**What the task requires:** The expected answer is all of the entries, written out exactly.
[[ Given records open ]]
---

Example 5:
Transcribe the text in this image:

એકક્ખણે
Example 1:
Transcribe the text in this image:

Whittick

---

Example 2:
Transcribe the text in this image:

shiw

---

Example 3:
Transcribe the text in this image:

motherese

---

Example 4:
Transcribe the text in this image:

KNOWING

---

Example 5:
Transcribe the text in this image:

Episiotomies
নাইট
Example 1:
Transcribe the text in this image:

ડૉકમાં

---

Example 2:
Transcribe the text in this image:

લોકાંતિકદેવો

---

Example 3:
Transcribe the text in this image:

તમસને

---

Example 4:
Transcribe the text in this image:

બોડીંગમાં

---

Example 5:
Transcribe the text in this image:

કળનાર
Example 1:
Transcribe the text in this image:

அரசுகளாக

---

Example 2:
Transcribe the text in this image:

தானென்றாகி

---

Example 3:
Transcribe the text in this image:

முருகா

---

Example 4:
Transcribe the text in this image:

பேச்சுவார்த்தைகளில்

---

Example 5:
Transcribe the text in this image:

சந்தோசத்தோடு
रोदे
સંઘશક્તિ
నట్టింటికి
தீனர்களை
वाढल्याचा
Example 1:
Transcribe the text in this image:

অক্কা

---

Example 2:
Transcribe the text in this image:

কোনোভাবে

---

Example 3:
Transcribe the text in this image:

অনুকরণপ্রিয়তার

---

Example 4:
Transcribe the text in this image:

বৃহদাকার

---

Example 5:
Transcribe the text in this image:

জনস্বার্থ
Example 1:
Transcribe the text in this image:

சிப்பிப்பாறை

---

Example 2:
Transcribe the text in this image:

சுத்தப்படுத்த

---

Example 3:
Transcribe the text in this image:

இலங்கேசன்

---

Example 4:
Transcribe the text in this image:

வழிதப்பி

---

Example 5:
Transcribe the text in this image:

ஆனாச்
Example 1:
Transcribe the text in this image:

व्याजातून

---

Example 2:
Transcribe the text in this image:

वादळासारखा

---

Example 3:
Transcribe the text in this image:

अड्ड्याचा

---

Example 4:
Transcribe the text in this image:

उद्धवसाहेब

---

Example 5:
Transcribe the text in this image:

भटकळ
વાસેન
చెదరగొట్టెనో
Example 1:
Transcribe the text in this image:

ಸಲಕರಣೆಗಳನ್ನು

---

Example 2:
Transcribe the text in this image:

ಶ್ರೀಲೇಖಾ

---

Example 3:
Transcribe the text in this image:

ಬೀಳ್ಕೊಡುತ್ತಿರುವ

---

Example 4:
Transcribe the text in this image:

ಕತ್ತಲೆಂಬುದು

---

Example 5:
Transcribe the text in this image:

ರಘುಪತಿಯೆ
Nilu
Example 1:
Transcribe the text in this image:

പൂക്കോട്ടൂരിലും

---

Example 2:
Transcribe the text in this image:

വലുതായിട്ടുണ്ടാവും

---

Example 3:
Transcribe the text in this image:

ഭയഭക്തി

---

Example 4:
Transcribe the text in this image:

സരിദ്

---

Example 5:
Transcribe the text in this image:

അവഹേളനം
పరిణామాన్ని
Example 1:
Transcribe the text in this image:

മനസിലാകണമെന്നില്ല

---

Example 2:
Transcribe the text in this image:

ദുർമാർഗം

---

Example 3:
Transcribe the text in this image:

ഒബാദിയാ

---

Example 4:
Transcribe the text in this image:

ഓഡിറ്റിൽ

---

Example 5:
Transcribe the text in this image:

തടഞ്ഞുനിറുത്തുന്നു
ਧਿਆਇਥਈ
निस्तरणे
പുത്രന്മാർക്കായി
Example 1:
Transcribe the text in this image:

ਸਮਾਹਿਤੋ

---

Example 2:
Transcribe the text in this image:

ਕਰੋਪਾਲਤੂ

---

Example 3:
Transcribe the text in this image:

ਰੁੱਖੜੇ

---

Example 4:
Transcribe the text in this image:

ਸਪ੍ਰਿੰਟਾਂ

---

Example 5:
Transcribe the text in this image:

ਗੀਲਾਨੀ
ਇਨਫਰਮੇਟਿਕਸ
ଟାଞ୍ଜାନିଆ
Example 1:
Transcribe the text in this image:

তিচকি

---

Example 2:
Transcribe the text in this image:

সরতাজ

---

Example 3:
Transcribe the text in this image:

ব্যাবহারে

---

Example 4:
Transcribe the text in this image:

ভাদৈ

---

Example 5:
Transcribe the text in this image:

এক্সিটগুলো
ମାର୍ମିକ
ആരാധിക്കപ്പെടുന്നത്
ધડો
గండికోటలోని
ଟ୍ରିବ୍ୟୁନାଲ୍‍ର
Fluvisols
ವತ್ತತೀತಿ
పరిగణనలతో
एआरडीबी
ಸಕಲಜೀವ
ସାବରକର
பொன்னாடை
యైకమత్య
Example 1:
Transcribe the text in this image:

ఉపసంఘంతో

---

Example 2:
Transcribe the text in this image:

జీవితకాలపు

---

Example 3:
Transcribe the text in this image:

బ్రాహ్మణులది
[[ Given records closed ]]
**Output of the exercise:**
---

Example 5:
Transcribe the text in this image:

એકક્ખણે
Example 1:
Transcribe the text in this image:

Whittick

---

Example 2:
Transcribe the text in this image:

shiw

---

Example 3:
Transcribe the text in this image:

motherese

---

Example 4:
Transcribe the text in this image:

KNOWING

---

Example 5:
Transcribe the text in this image:

Episiotomies
নাইট
Example 1:
Transcribe the text in this image:

ડૉકમાં

---

Example 2:
Transcribe the text in this image:

લોકાંતિકદેવો

---

Example 3:
Transcribe the text in this image:

તમસને

---

Example 4:
Transcribe the text in this image:

બોડીંગમાં

---

Example 5:
Transcribe the text in this image:

કળનાર
Example 1:
Transcribe the text in this image:

அரசுகளாக

---

Example 2:
Transcribe the text in this image:

தானென்றாகி

---

Example 3:
Transcribe the text in this image:

முருகா

---

Example 4:
Transcribe the text in this image:

பேச்சுவார்த்தைகளில்

---

Example 5:
Transcribe the text in this image:

சந்தோசத்தோடு
रोदे
સંઘશક્તિ
నట్టింటికి
தீனர்களை
वाढल्याचा
Example 1:
Transcribe the text in this image:

অক্কা

---

Example 2:
Transcribe the text in this image:

কোনোভাবে

---

Example 3:
Transcribe the text in this image:

অনুকরণপ্রিয়তার

---

Example 4:
Transcribe the text in this image:

বৃহদাকার

---

Example 5:
Transcribe the text in this image:

জনস্বার্থ
Example 1:
Transcribe the text in this image:

சிப்பிப்பாறை

---

Example 2:
Transcribe the text in this image:

சுத்தப்படுத்த

---

Example 3:
Transcribe the text in this image:

இலங்கேசன்

---

Example 4:
Transcribe the text in this image:

வழிதப்பி

---

Example 5:
Transcribe the text in this image:

ஆனாச்
Example 1:
Transcribe the text in this image:

व्याजातून

---

Example 2:
Transcribe the text in this image:

वादळासारखा

---

Example 3:
Transcribe the text in this image:

अड्ड्याचा

---

Example 4:
Transcribe the text in this image:

उद्धवसाहेब

---

Example 5:
Transcribe the text in this image:

भटकळ
વાસેન
చెదరగొట్టెనో
Example 1:
Transcribe the text in this image:

ಸಲಕರಣೆಗಳನ್ನು

---

Example 2:
Transcribe the text in this image:

ಶ್ರೀಲೇಖಾ

---

Example 3:
Transcribe the text in this image:

ಬೀಳ್ಕೊಡುತ್ತಿರುವ

---

Example 4:
Transcribe the text in this image:

ಕತ್ತಲೆಂಬುದು

---

Example 5:
Transcribe the text in this image:

ರಘುಪತಿಯೆ
Nilu
Example 1:
Transcribe the text in this image:

പൂക്കോട്ടൂരിലും

---

Example 2:
Transcribe the text in this image:

വലുതായിട്ടുണ്ടാവും

---

Example 3:
Transcribe the text in this image:

ഭയഭക്തി

---

Example 4:
Transcribe the text in this image:

സരിദ്

---

Example 5:
Transcribe the text in this image:

അവഹേളനം
పరిణామాన్ని
Example 1:
Transcribe the text in this image:

മനസിലാകണമെന്നില്ല

---

Example 2:
Transcribe the text in this image:

ദുർമാർഗം

---

Example 3:
Transcribe the text in this image:

ഒബാദിയാ

---

Example 4:
Transcribe the text in this image:

ഓഡിറ്റിൽ

---

Example 5:
Transcribe the text in this image:

തടഞ്ഞുനിറുത്തുന്നു
ਧਿਆਇਥਈ
निस्तरणे
പുത്രന്മാർക്കായി
Example 1:
Transcribe the text in this image:

ਸਮਾਹਿਤੋ

---

Example 2:
Transcribe the text in this image:

ਕਰੋਪਾਲਤੂ

---

Example 3:
Transcribe the text in this image:

ਰੁੱਖੜੇ

---

Example 4:
Transcribe the text in this image:

ਸਪ੍ਰਿੰਟਾਂ

---

Example 5:
Transcribe the text in this image:

ਗੀਲਾਨੀ
ਇਨਫਰਮੇਟਿਕਸ
ଟାଞ୍ଜାନିଆ
Example 1:
Transcribe the text in this image:

তিচকি

---

Example 2:
Transcribe the text in this image:

সরতাজ

---

Example 3:
Transcribe the text in this image:

ব্যাবহারে

---

Example 4:
Transcribe the text in this image:

ভাদৈ

---

Example 5:
Transcribe the text in this image:

এক্সিটগুলো
ମାର୍ମିକ
ആരാധിക്കപ്പെടുന്നത്
ધડો
గండికోటలోని
ଟ୍ରିବ୍ୟୁନାଲ୍‍ର
Fluvisols
ವತ್ತತೀತಿ
పరిగణనలతో
एआरडीबी
ಸಕಲಜೀವ
ସାବରକର
பொன்னாடை
యైకమత్య
Example 1:
Transcribe the text in this image:

ఉపసంఘంతో

---

Example 2:
Transcribe the text in this image:

జీవితకాలపు

---

Example 3:
Transcribe the text in this image:

బ్రాహ్మణులది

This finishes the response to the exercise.